I'm now waiting for someone asking you "why is there an unnecessary comment at the end of your code"...
 
because code-golf (╯°□°)╯︵ ┻━┻
 
nice
knowing how my brain works, I never would've thought of that
 
The i trick is really neat. I tried the same thing with g , but somehow missed i completely
 
9:35 PM
my first idea was ig
then I was like
wait a second...
 
haha
 
it stinks that the variables have to keep their initial values for backwards compatibility's sake
 
1d? really? what's wrong with 1.?
 
I've always thought a 1.0 might be useful somehow
I dunno, both work
 
OCD ?
 
9:37 PM
picked 1d because it looks nicer
 
1. looks like unfinished number
 
yeah, that
 
which my brain wants to complete
 
but it's like writing double(1) instead of 1. in normal code
 
what normal code ?
 
9:38 PM
CJam is far from normal code
 
you guys have a weird aesthetic sense
 
hence the unnecessary comment at the end
 
1. looks like that I am starting a list of something
2. it also looks like I am missing the second item in that list
3. This is just crazy
 
39 minutes until I can put a bounty on the string rectangle
 
for ?

**Set problem A:**
In the code-golf chat, which language is called far from normal code?
**Set problem B:**
Reproduce the part of the code-golf chat starting with "because code-golf (╯°□°)╯︵" and going on through "wait a second...".

**Extracted information:**

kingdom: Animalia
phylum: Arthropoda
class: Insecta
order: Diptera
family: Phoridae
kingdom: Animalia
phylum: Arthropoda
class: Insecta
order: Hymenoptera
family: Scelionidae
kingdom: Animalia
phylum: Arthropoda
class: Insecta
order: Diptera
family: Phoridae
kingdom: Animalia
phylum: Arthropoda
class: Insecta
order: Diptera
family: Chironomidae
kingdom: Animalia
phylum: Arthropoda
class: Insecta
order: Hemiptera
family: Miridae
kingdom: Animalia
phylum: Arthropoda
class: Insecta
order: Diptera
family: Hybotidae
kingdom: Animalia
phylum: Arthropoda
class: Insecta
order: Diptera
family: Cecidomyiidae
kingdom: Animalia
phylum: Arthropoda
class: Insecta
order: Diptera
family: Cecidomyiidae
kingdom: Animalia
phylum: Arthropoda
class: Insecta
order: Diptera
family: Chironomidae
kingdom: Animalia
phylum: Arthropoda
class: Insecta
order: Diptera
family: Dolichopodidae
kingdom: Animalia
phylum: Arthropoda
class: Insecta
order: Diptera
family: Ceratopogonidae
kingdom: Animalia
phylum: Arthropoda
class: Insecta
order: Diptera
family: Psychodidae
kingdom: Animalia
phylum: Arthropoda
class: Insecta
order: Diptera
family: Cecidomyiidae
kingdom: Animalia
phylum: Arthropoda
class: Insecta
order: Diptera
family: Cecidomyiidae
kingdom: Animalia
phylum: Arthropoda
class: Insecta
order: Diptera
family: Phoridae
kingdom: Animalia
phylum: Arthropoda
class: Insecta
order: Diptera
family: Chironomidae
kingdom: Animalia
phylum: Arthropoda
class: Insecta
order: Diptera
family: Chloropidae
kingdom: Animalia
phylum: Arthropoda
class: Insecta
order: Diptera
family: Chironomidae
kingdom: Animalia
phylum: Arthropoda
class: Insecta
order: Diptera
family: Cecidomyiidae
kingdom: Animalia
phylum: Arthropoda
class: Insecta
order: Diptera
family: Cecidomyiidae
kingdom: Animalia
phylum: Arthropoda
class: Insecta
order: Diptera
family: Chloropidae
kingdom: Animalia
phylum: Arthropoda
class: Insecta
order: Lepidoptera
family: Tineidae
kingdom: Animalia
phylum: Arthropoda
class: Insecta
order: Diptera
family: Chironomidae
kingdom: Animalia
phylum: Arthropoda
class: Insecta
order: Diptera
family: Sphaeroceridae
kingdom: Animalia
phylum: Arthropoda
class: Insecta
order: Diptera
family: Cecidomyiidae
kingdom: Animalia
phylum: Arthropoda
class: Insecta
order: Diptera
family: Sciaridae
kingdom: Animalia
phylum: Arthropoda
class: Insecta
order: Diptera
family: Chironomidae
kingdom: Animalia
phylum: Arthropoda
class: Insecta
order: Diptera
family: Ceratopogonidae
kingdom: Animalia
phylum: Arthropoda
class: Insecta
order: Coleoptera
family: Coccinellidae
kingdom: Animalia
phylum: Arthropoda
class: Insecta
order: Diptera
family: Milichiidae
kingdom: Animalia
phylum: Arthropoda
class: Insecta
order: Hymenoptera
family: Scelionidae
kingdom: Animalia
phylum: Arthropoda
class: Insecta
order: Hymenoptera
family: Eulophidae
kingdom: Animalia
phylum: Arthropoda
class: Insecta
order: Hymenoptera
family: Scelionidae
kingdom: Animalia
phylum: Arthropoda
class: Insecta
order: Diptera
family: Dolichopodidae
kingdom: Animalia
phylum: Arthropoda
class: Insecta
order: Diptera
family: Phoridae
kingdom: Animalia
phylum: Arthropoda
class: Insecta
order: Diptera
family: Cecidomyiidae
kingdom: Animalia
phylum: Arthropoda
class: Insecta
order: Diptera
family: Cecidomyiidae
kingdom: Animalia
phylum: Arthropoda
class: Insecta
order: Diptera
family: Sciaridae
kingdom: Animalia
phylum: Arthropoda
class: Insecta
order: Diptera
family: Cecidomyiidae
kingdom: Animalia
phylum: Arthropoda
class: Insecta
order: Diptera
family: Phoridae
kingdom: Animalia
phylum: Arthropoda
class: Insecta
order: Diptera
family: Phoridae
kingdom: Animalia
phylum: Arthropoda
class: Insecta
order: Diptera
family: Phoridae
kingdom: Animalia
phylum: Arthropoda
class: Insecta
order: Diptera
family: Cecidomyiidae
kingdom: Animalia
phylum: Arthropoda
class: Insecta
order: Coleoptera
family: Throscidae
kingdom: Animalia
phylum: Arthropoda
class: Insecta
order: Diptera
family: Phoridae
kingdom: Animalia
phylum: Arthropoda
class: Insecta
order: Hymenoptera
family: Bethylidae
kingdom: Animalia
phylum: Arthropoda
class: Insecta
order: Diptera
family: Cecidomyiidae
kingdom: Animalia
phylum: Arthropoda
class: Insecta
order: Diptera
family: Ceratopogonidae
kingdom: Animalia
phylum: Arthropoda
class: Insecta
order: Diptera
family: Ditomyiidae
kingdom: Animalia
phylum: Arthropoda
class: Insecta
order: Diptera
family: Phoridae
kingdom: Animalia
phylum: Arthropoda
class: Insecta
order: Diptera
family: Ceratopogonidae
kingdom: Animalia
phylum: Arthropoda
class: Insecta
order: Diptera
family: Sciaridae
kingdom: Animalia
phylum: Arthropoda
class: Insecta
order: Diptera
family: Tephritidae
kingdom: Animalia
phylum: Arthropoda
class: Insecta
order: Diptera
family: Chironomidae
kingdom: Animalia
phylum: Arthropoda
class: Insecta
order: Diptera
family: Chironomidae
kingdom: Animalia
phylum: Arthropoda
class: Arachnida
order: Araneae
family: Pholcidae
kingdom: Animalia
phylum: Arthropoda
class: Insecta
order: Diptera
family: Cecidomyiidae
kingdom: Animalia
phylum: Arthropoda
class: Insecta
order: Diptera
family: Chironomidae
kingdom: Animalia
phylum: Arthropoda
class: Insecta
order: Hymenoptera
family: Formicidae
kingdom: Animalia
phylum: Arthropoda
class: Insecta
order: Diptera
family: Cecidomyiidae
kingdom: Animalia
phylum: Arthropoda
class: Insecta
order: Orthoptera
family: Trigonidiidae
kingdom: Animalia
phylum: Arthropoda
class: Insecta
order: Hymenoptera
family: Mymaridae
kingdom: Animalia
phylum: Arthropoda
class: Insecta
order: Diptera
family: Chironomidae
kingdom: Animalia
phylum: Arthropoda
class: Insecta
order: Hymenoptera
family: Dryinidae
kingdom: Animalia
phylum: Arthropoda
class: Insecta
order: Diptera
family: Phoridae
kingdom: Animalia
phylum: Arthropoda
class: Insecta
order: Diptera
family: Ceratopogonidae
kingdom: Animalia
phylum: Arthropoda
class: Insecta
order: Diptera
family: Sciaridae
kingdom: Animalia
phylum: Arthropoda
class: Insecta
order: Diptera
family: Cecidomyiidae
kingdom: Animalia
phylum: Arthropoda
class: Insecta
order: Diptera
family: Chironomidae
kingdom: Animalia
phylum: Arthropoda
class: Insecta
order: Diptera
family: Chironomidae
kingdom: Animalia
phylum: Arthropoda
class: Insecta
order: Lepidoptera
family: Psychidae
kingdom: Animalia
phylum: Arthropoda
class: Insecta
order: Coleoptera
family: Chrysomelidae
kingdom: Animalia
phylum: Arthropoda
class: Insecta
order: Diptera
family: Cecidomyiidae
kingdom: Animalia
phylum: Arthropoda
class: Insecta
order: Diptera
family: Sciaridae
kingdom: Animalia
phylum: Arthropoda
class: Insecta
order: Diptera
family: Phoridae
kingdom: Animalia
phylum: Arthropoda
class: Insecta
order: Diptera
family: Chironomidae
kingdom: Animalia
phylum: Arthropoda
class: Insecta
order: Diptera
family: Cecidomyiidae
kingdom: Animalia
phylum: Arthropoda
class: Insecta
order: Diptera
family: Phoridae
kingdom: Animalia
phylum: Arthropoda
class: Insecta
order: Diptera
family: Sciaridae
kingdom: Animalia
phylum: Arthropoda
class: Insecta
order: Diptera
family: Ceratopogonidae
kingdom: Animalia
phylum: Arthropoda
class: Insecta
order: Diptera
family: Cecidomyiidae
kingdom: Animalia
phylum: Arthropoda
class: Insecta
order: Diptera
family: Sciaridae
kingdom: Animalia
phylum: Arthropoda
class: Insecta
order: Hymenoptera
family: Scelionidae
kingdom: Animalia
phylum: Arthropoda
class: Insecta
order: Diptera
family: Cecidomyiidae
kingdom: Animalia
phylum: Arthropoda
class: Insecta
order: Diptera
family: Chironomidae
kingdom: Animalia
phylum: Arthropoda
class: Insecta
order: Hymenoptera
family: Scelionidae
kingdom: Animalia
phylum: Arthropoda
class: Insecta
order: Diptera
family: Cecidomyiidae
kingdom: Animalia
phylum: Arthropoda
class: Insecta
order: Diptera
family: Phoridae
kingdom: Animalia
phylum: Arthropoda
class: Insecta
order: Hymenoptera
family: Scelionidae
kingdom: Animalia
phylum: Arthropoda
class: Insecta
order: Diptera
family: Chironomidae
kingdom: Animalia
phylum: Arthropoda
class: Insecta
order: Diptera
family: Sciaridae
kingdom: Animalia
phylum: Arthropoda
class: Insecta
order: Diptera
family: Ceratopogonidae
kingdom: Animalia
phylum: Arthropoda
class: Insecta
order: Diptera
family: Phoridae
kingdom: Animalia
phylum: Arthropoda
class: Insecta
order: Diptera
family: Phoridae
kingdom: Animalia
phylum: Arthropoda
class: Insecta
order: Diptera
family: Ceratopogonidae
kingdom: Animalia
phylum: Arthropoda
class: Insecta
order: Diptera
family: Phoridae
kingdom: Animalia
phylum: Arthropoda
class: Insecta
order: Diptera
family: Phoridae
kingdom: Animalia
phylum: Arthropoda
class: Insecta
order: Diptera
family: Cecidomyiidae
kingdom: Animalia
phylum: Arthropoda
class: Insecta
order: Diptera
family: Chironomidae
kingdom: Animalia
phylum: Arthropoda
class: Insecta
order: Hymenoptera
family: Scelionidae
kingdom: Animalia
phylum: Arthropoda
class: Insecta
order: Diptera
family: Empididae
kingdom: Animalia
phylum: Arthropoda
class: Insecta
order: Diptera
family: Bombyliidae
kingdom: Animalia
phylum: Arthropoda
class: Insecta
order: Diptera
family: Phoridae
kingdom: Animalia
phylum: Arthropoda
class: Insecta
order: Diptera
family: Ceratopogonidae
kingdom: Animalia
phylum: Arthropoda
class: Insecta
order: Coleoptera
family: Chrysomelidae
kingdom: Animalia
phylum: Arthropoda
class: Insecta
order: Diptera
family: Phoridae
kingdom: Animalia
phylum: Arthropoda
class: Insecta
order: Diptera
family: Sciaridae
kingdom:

**Task result A:**
CJam

**Task result B:**
because code-golf (╯°□°)╯︵ ┻━┻
 
nice
knowing how my brain works, I never would've thought of that
 
The i trick is really neat. I tried the same thing with g , but somehow missed i completely
 
9:35 PM
my first idea was ig
then I was like
wait a second...